Principals chair the seven committees, which also include teachers, assistant principals, custodians, cafeteria managers and others.
“While there are school systems that have already shared their reentry plans,” Dr. Jackson said, “please note that we are not behind. Our school system has been planning and is continuing to plan for the coming school year. We are working with what I consider a living document and we want to include the latest and most current information.”
Dr. Jackson said he wants to have the school system’s reopening plans ready by Thursday, July 30.

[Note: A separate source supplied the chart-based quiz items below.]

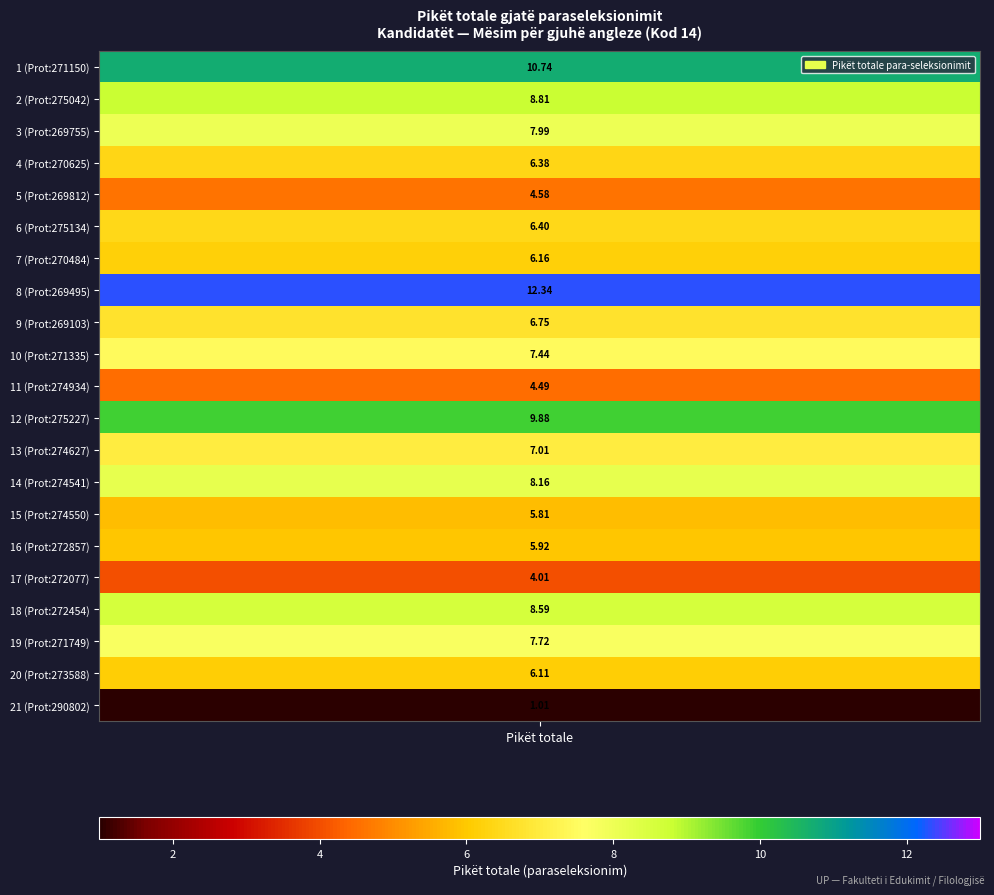

What is the difference between the second highest and minimum values?

9.7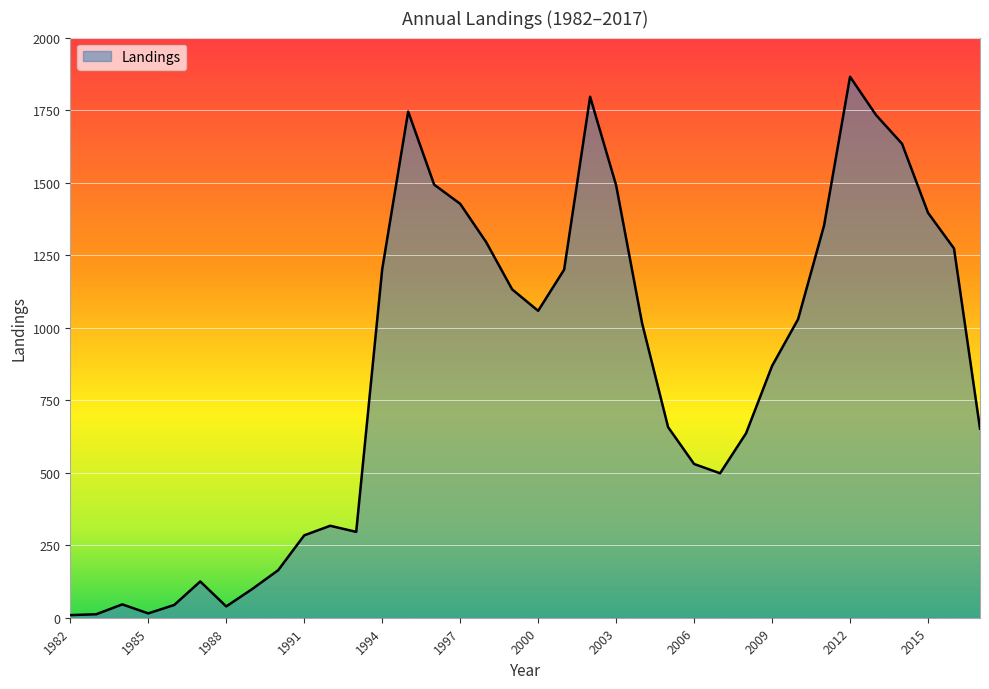

How many values are below 1015?

18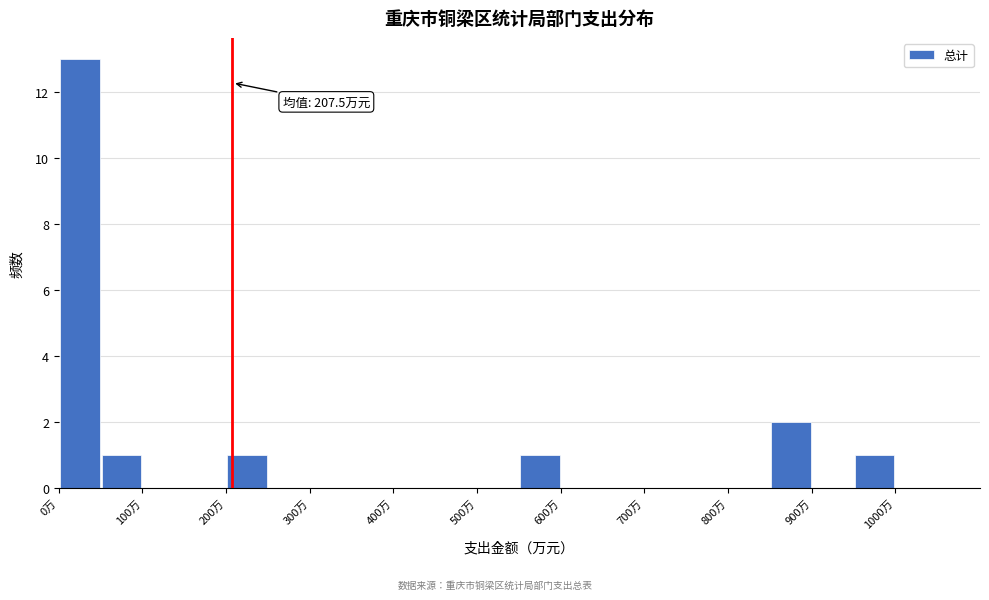

Which range on the x-axis has the tallest bar?

0 to 50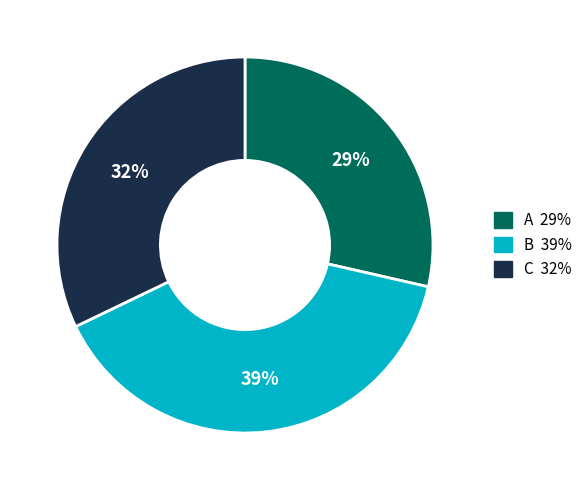

Does any single category account for the majority?

No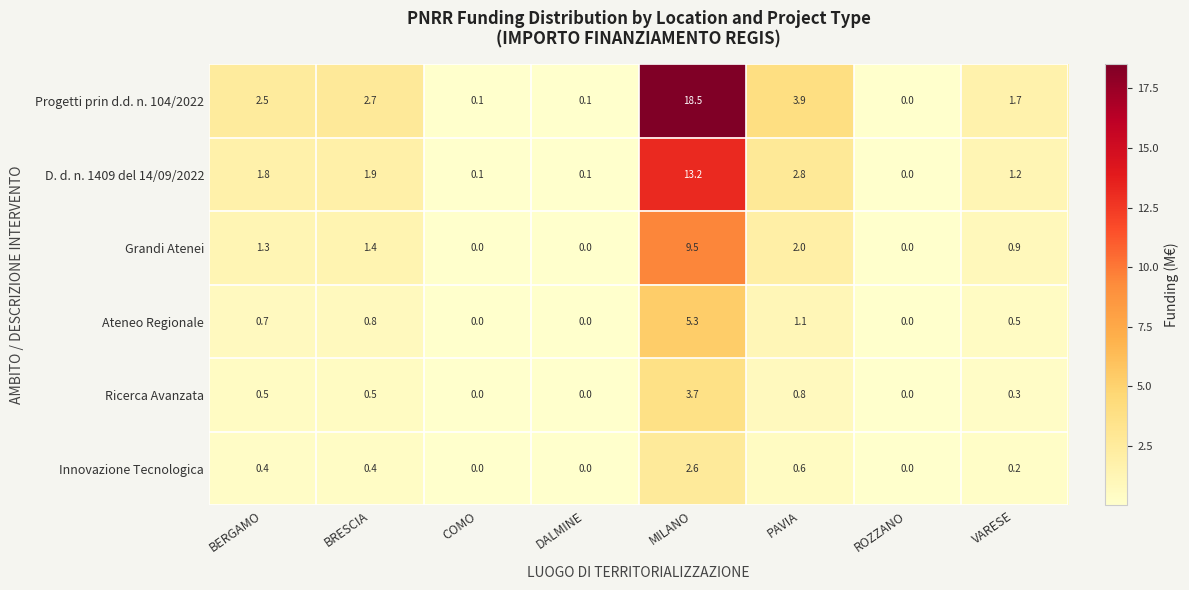

What is the sum of the Innovazione Tecnologica values at BRESCIA and ROZZANO?

0.4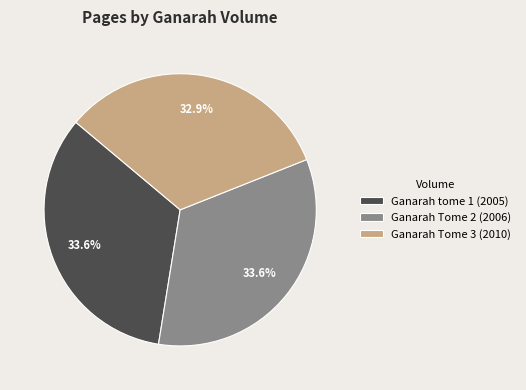

To the nearest percent, what is the difference between the largest and smallest slice percentages?

1%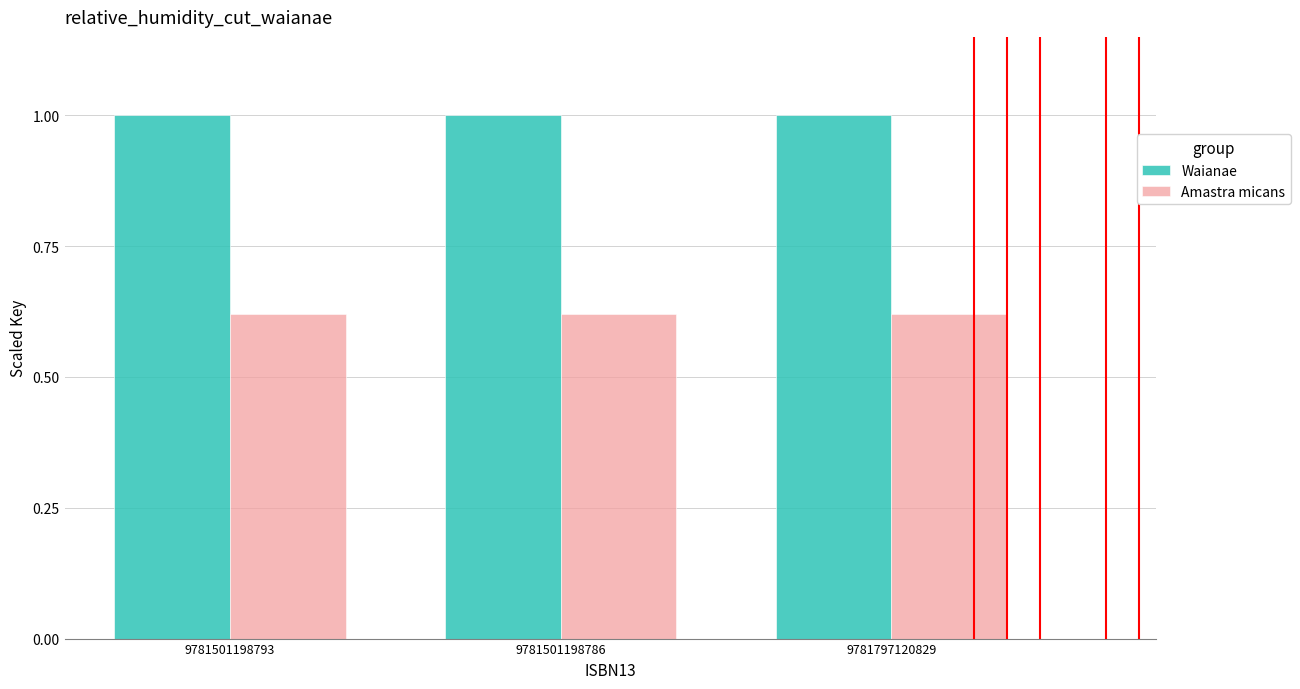

The value of Waianae at 9781501198786 is 1.0. True or false?

True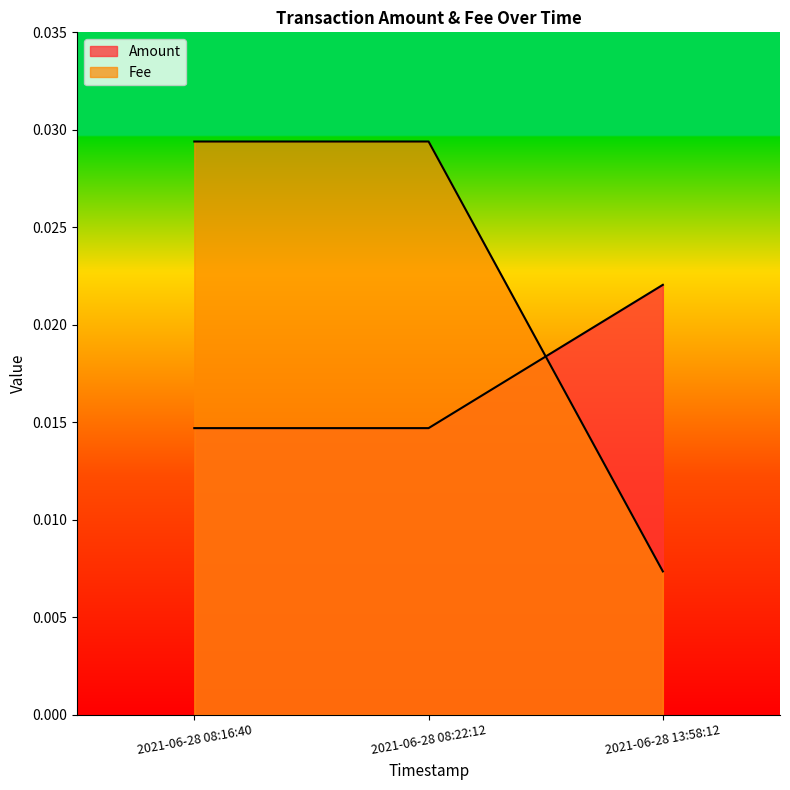

What are all the series names shown in the legend?

Amount, Fee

“Our ultimate goal is to be as prepared as possible with a well-vetted, solid plan that will ensure the safety of our students and staff as we begin the coming school year,” Dr. Jackson said.
As for the personal protective gear now being placed in schools, Dr. Jackson said much of it is being provided through a partnership with Carteret County commissioners, emergency management and the Federal Emergency Management Agency.
The school system has ordered 47,000 cloth face coverings for students and staff, 50,000 pairs of disposable gloves, 18,000 bottles of hand sanitizer and 10,000 bottles of disinfectant.
The district has already received thermometers, surgical masks, face shields and disposable gowns from the state, and Dr. Jackson said the school system has also ordered thermal temperature detection units for schools.
At Morehead City Elementary School, Principal Anna Brooks said Wednesday she appreciated getting equipment to prepare for the return of students and employees. She has already stacked items such as thermal detection units, disposable gowns, face shields and facemasks in the school’s health room.
“It’s nice to have these things in place in case we need them,” Ms. Brooks said.
She added that all support staff will be trained on how to use the equipment.
“We only have a school nurse here twice a week so our staff also performs many health duties,” she said. “It’s a lot for one nurse. We are working on having a strong protocol (in) place if we have a child running a temperature. This will take a team effort.”
Dr. Jackson agreed it will be a team effort to get schools opened and health and safety must be the top priority.
“While remote instruction can be effective for students, it is my belief that face-to-face instruction that allows teachers and staff members to build relationships with students is the most effective,” he said. “We want our students back in our buildings, but we must plan for all three of the state’s scenarios and follow the guidelines issued to us. Above all, we want to do all that we can to protect our county’s students, school system employees and their families’ safety, health and well-being.”